Le constat est absolument juste. Et c'est cela le véritable objet du débat, parfois confus, sur les réserves de change. Il est probable que ces réserves rapporteront encore moins en 2011 qu'en 2010 mais c'est une question parfaitement secondaire. La seule vraie comparaison pertinente au niveau économique porte sur la performance comparée entre un placement et un investissement productif. Qu'auraient pu apporter en termes de croissance, de création d'emplois, d'exports hors hydrocarbures, de substitution aux importations une partie de ces réserves transformées en investissements ? Il ne s'agit pas d'investir massivement l'ensemble de ces réserves dans une économie dont la capacité d'absorption reste limitée. Mais bien d'allouer une part de cette encaisse pour augmenter le rythme et diversifier les investissements. «Ce n'est pas très FMI, mais le FMI a souvent tort. On peut essayer d'améliorer de manière significative le niveau de formation des générations montantes. C'est un vrai investissement qui n'a rien à voir avec une gestion boutiquière qui a l'apparence d'une gestion sage alors qu'elle consacre la dilapidation de ressources non renouvelables», estime un spécialiste. Il y a bien entendu ceux qui préconisent de se lancer dans la création d'un fonds souverain mais il se pose un vrai problème de ressources humaines et de capacités de supervision pour une telle entreprise. Il y a surtout l'objection, on ne peut plus évidente, qu'un fonds souverain irait investir ailleurs au lieu de le faire en Algérie. En réalité, la création du Fonds national d'investissements et le renforcement des fonds de wilayas paraissent plus pertinents. Le vrai enjeu est bien le tissu de PME qu'il faut renforcer en moyens humains et financiers. Il est clair que construire des routes, des lignes de chemin de fer et des logements ne suffit pas à construire une base économique.

Changer la donne avec un «plan novembre»

Un ancien responsable du secteur économique souligne que la caractéristique essentielle de l'économie algérienne est la faiblesse de niveau de formation général. « L'Algérie fait face à un violent déficit en matière grise », estime-t-il, et il lui faut à tout prix former des cadres de haut niveau pour repeupler les entreprises et l'administration.
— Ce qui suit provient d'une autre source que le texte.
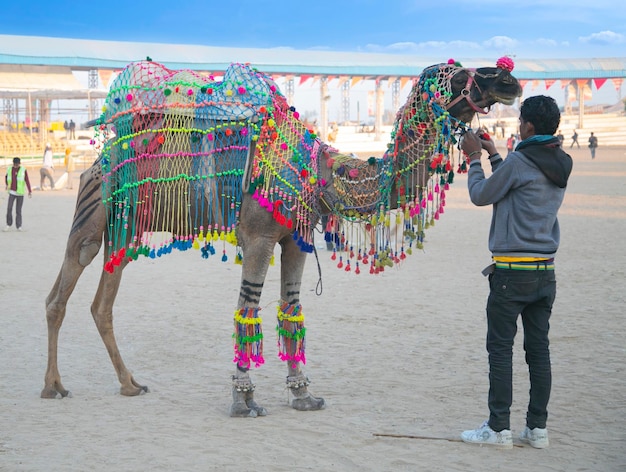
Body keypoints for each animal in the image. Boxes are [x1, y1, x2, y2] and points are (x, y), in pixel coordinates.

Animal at [41, 57, 520, 414]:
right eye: (456, 74)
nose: (509, 78)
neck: (321, 174)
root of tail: (95, 159)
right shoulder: (257, 238)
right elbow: (246, 311)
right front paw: (243, 401)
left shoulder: (296, 240)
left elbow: (292, 311)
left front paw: (304, 395)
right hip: (94, 216)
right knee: (61, 291)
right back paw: (54, 387)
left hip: (127, 229)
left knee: (101, 303)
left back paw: (129, 383)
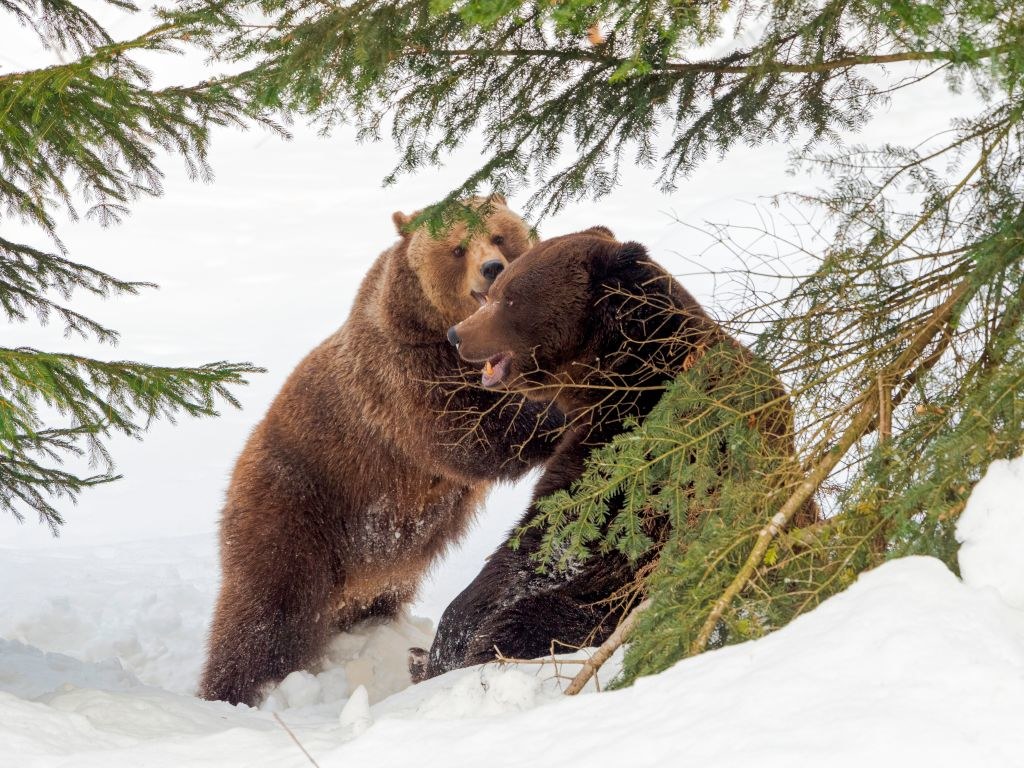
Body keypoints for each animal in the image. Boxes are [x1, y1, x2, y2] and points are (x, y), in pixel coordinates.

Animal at [197, 198, 569, 708]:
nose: (493, 268)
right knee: (265, 610)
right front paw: (556, 414)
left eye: (499, 236)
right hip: (297, 500)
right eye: (458, 248)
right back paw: (234, 690)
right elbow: (471, 439)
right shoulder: (404, 379)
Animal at [411, 227, 811, 679]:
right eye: (493, 292)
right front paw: (438, 648)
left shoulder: (638, 452)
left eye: (510, 298)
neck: (618, 377)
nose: (457, 334)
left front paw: (451, 643)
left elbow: (551, 544)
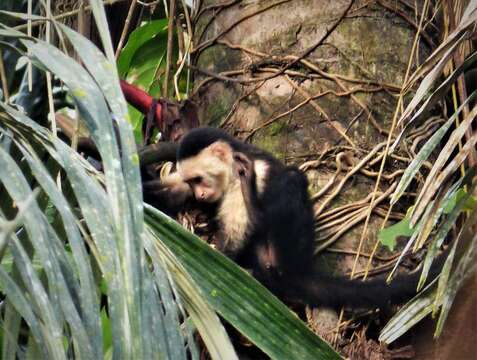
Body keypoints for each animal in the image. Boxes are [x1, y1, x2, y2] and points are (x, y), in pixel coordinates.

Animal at [147, 127, 444, 310]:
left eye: (199, 179)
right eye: (191, 181)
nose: (199, 194)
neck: (232, 174)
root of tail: (301, 271)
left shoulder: (252, 170)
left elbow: (243, 232)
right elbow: (168, 194)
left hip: (294, 252)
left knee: (290, 182)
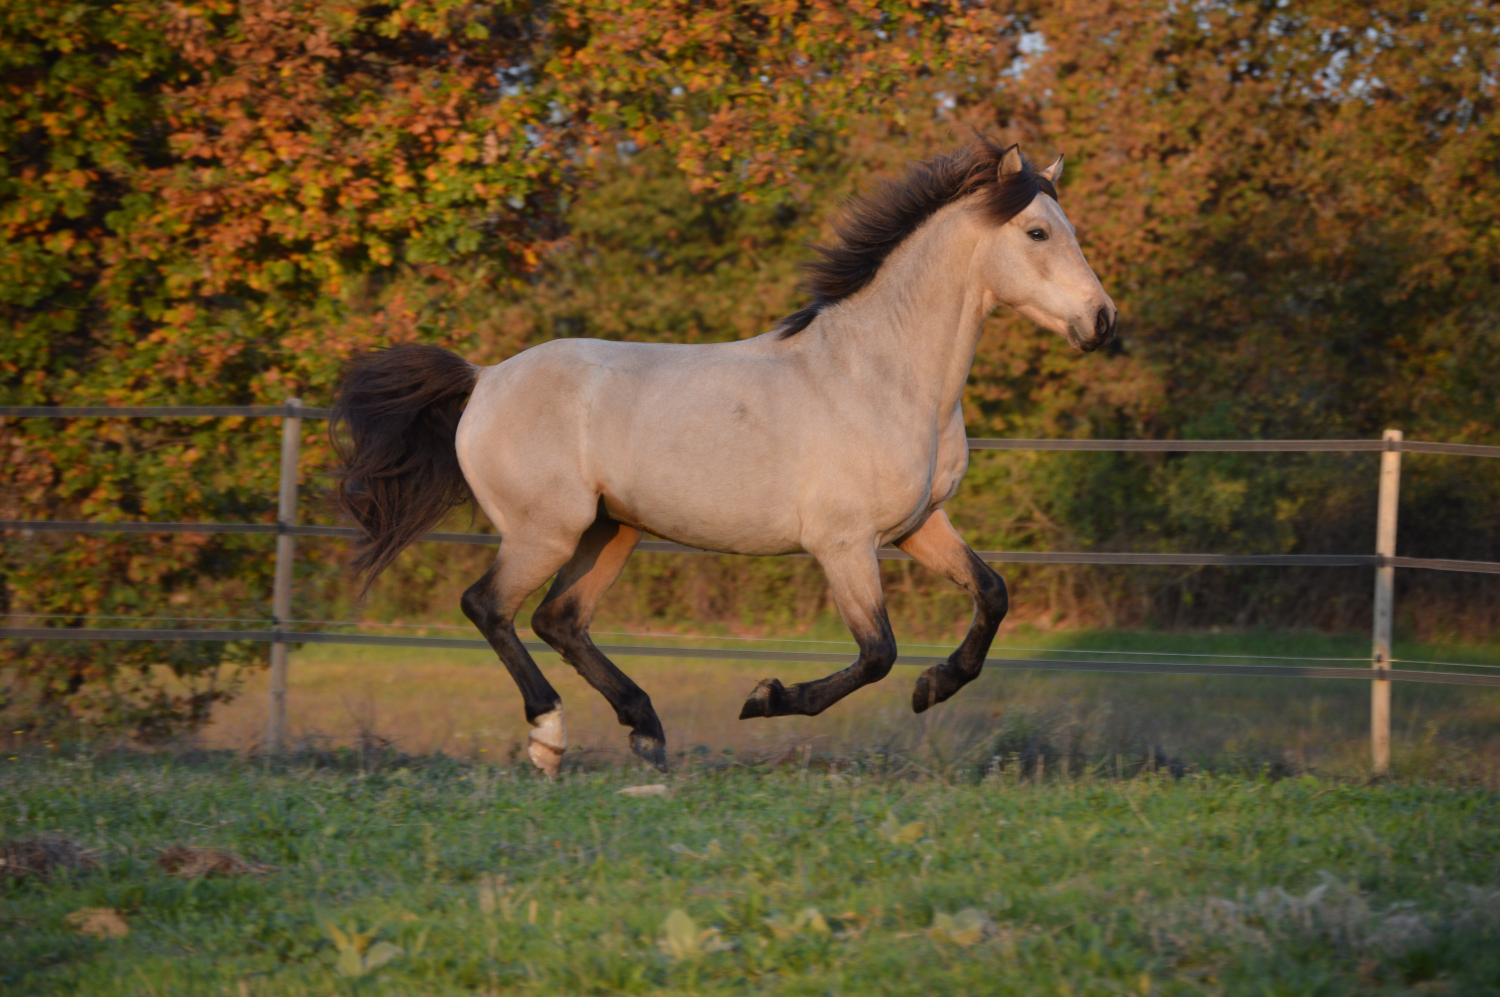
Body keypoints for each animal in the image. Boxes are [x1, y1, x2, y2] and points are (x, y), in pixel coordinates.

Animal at [333, 140, 1116, 776]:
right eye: (1039, 231)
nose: (1103, 321)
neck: (881, 374)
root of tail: (485, 378)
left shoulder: (920, 526)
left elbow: (992, 593)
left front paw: (934, 686)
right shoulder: (843, 543)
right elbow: (876, 653)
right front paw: (766, 698)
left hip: (610, 530)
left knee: (560, 619)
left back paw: (646, 730)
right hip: (543, 531)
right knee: (489, 607)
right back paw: (549, 738)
L'enjeu de la ressource humaine est fondamental. Une partie des réserves de change peut être investie très utilement à redonner des conditions et des moyens à l'université, à inventer de nouvelles grandes écoles, à améliorer le niveau des enseignants du primaire au supérieur. L'investissement le plus stratégique est de former dans le sens de l'excellence. La massification de l'enseignement est une « réussite », il faut réussir le saut qualitatif dans toutes les branches pour compenser la déperdition des cadres et rattraper le niveau des pays émergents. Le talon d'Achille de l'économie algérienne, c'est son déficit à tous les niveaux de qualifications dont l'effet est, logiquement, une faible performance des acteurs. « Une dynamique vertueuse fondée sur le développement des capacités des Algériens est le meilleur des investissements. Du technicien de base à l'ingénieur de haut niveau sans exclure aucun domaine de formation. Il faut développer des pôles d'excellence, nous avons un gisement de 1,3 millions d'étudiants qui a besoin d'être fortement valorisé », estime-t-il. Il ne s'agit pas de s'engager dans un plan monumental. « On peut soustraire une fraction de 10 milliards de dollars des réserves et les investir dans la création de pôles d'excellence, à importer du savoir-former, des formateurs, des méthodes, des moyens et acclimater en l'Algérie ce qui a marché ailleurs. «Imaginez un plan quinquennal enseignement doté d'un budget de dix ou vingt milliards de dollars ? Cela changerait l'image de l'Algérie. Et avec la disponibilité d'une main-d'œuvre formée à tous les niveaux, on transforme vraiment la donne. On aura fait un plan novembre dans l'éducation et dans l'économie», estime un ancien ministre. Histoire d'élever un niveau qui est celui des comptes d'épiciers pour penser l'avenir en termes stratégiques.